Het actieplan Flexibel Onderwijs Topsporters (FLOT), zo heet het convenant dat maandag in Utrecht wordt ondertekend, voluit. Behalve hogescholen en universiteiten zetten onder andere ook NOC*NSF, twee ministeries en vier centra voor topsport en onderwijs hun handtekening er onder.
De drie speerpunten in het convenant zijn competentiegericht onderwijs, flexibel onderwijs en financiële ondersteuning, vertelt Koch. “Zorg dat een topsporter de studie kan doen die hij van nature graag zou wíllen doen, die bij hem of haar pást - ook met het oog op de maatschappelijke carrière die iemand na zijn topsportcarrière moet kunnen opbouwen. Maak het mogelijk om eventueel plaats- en tijdsonafhankelijk te kunnen studeren en geef financiële ondersteuning als iemand door zijn sport studievertraging oploopt en geen recht meer heeft op een beurs”, verduidelijkt Koch, directeur van het Studentensportcentrum en voorzitter van de onderwijsgroep van CTO Eindhoven (Centrum Topsport en Onderwijs).

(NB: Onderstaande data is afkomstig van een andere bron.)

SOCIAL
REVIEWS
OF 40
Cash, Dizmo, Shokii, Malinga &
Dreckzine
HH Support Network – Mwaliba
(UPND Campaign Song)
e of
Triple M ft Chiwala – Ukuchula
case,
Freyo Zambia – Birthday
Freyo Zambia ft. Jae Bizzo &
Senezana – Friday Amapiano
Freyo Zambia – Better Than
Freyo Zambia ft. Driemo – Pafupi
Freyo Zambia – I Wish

Het convenant is bovenal een intentieverklaring, zonder harde afspraken. Koch: “Elke universiteit of hogeschool heeft weer een andere onderwijsstructuur, iedereen moet dat op zijn eigen manier inrichten.” Gekoppeld aan het convenant wordt ook een nationale stuurgroep opgericht -waarvan Koch mogelijk deel gaat uitmaken, die gaat monitoren waar onderwijsinstellingen tegenaan lopen als het gaat om het faciliteren van hun topsportende studenten.
Aan de TU/e krijgen momenteel in de twintig studenten begeleiding vanuit de topsportregeling, de één intensiever dan de ander. Onder hen is volgens Koch een aantal “echte toppers” zoals judoka Sanne Verhagen en roeister Lisa Scheenaard.

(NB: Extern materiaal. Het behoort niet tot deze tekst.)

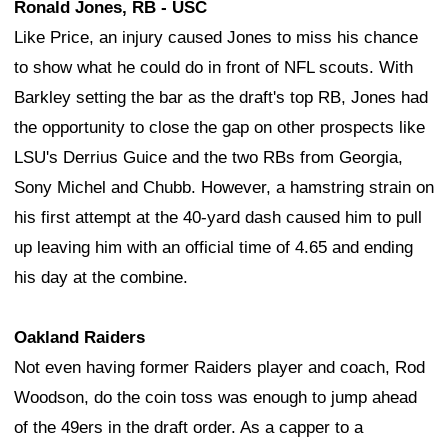
Ronald Jones, RB - USC
Like Price, an injury caused Jones to miss his chance
to show what he could do in front of NFL scouts. With
Barkley setting the bar as the draft's top RB, Jones had
the opportunity to close the gap on other prospects like
LSU's Derrius Guice and the two RBs from Georgia,
Sony Michel and Chubb. However, a hamstring strain on
his first attempt at the 40-yard dash caused him to pull
up leaving him with an official time of 4.65 and ending
his day at the combine.
Oakland Raiders
Not even having former Raiders player and coach, Rod
Woodson, do the coin toss was enough to jump ahead
of the 49ers in the draft order. As a capper to a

Studiekiezers of studenten die in aanmerking willen komen voor begeleiding vanuit de TU/e, moeten aan verschillende criteria voldoen. Zo moeten ze een topsportstatus hebben (“dit wordt bepaald door bijvoorbeeld de bond of NOC*NSF”), moeten ze kunnen aantonen dat ze te maken hebben met een intensief trainings- en wedstrijdprogramma en moet een student nadrukkelijk zijn ambitie uitspreken, zowel betreffende zijn sport als studie. Koch: “Als studerende topsporter ben je feitelijk met twee topopleidingen bezig; dat heeft een belasting tot gevolg die bijna geen enkele andere student heeft.”